■ ASSIGNMENT
Every entry in the data is to be written out exactly; no picture belongs in the copy.

■ MATERIAL SUPPLIED
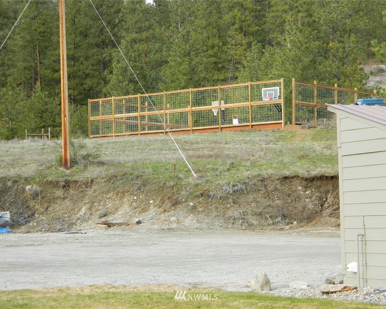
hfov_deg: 17.8
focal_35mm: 108
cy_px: 155
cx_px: 197
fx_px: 1234
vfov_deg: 14.3
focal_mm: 18.6
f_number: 4.5
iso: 80
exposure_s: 1/125
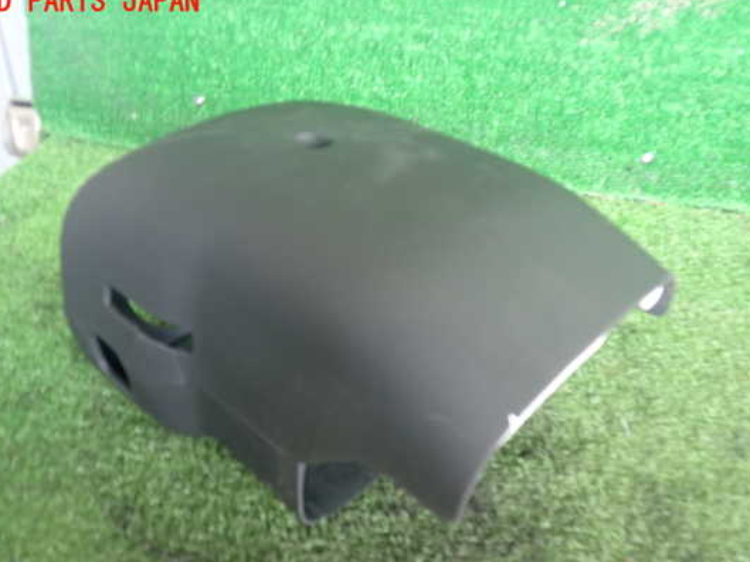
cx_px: 367
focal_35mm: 34
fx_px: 737
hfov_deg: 53.9
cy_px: 303
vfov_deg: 41.8
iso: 320
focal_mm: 5.4
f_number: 2.3
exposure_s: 1/30
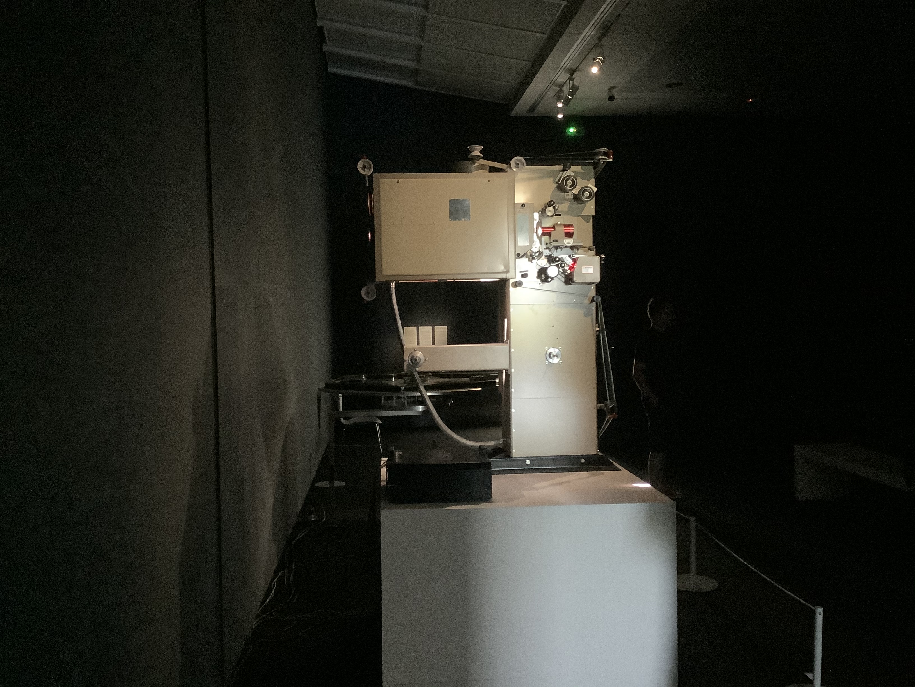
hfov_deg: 58.4
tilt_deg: -3.5
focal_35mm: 31
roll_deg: +0.3
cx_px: 458
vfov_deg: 45.4
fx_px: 819
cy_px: 344
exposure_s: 1/40
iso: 400
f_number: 2.4
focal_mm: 3.3
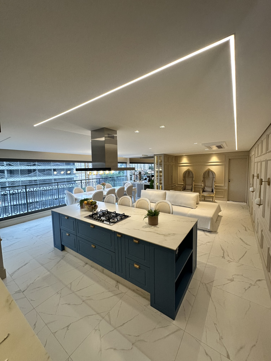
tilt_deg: -4.1
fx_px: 146
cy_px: 180
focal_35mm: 14
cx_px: 136
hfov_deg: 85.7
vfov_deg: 102.1
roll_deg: +0.6
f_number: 2.2
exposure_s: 1/120
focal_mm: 2.22
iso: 160
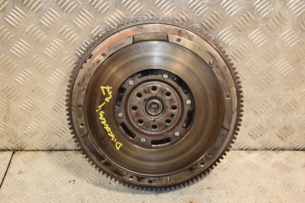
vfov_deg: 23.8
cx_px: 152
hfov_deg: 35.1
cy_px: 102
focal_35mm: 57
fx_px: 483
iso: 800
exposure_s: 1/125
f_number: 5
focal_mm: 38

■ THE COMPLETED TASK
hfov_deg: 17.8
focal_35mm: 108
cy_px: 155
cx_px: 197
fx_px: 1234
vfov_deg: 14.3
focal_mm: 18.6
f_number: 4.5
iso: 80
exposure_s: 1/125
cx_px: 367
focal_35mm: 34
fx_px: 737
hfov_deg: 53.9
cy_px: 303
vfov_deg: 41.8
iso: 320
focal_mm: 5.4
f_number: 2.3
exposure_s: 1/30
hfov_deg: 58.4
tilt_deg: -3.5
focal_35mm: 31
roll_deg: +0.3
cx_px: 458
vfov_deg: 45.4
fx_px: 819
cy_px: 344
exposure_s: 1/40
iso: 400
f_number: 2.4
focal_mm: 3.3
tilt_deg: -4.1
fx_px: 146
cy_px: 180
focal_35mm: 14
cx_px: 136
hfov_deg: 85.7
vfov_deg: 102.1
roll_deg: +0.6
f_number: 2.2
exposure_s: 1/120
focal_mm: 2.22
iso: 160
vfov_deg: 23.8
cx_px: 152
hfov_deg: 35.1
cy_px: 102
focal_35mm: 57
fx_px: 483
iso: 800
exposure_s: 1/125
f_number: 5
focal_mm: 38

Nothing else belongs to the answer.